╭─ Task input

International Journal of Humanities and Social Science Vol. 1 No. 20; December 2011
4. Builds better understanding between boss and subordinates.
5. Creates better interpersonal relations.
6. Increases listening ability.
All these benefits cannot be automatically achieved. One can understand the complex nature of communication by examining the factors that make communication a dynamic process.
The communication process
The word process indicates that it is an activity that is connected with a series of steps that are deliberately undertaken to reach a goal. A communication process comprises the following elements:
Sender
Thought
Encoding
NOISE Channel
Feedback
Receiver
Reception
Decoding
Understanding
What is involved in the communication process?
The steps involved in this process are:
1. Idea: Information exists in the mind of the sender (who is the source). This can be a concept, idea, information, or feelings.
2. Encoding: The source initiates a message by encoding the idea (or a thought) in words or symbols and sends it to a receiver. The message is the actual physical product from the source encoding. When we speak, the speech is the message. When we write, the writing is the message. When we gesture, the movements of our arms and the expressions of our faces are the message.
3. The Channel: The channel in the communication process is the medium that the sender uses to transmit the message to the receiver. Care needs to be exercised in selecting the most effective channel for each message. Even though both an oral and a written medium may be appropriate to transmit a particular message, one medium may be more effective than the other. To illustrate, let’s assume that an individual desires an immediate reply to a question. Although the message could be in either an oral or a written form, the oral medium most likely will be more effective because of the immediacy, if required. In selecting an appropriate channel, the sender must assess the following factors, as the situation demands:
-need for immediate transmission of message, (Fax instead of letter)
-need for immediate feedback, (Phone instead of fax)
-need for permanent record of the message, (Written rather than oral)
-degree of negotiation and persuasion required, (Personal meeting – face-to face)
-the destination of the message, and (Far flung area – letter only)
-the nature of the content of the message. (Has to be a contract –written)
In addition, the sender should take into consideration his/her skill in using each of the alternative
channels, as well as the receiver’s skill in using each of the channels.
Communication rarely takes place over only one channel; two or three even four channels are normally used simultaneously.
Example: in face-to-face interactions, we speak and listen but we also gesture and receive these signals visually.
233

╰─

**Action item**
To complete this exercise, set down every line above exactly once more.

**Expected output**
International Journal of Humanities and Social Science Vol. 1 No. 20; December 2011
4. Builds better understanding between boss and subordinates.
5. Creates better interpersonal relations.
6. Increases listening ability.
All these benefits cannot be automatically achieved. One can understand the complex nature of communication by examining the factors that make communication a dynamic process.
The communication process
The word process indicates that it is an activity that is connected with a series of steps that are deliberately undertaken to reach a goal. A communication process comprises the following elements:
Sender
Thought
Encoding
NOISE Channel
Feedback
Receiver
Reception
Decoding
Understanding
What is involved in the communication process?
The steps involved in this process are:
1. Idea: Information exists in the mind of the sender (who is the source). This can be a concept, idea, information, or feelings.
2. Encoding: The source initiates a message by encoding the idea (or a thought) in words or symbols and sends it to a receiver. The message is the actual physical product from the source encoding. When we speak, the speech is the message. When we write, the writing is the message. When we gesture, the movements of our arms and the expressions of our faces are the message.
3. The Channel: The channel in the communication process is the medium that the sender uses to transmit the message to the receiver. Care needs to be exercised in selecting the most effective channel for each message. Even though both an oral and a written medium may be appropriate to transmit a particular message, one medium may be more effective than the other. To illustrate, let’s assume that an individual desires an immediate reply to a question. Although the message could be in either an oral or a written form, the oral medium most likely will be more effective because of the immediacy, if required. In selecting an appropriate channel, the sender must assess the following factors, as the situation demands:
-need for immediate transmission of message, (Fax instead of letter)
-need for immediate feedback, (Phone instead of fax)
-need for permanent record of the message, (Written rather than oral)
-degree of negotiation and persuasion required, (Personal meeting – face-to face)
-the destination of the message, and (Far flung area – letter only)
-the nature of the content of the message. (Has to be a contract –written)
In addition, the sender should take into consideration his/her skill in using each of the alternative
channels, as well as the receiver’s skill in using each of the channels.
Communication rarely takes place over only one channel; two or three even four channels are normally used simultaneously.
Example: in face-to-face interactions, we speak and listen but we also gesture and receive these signals visually.
233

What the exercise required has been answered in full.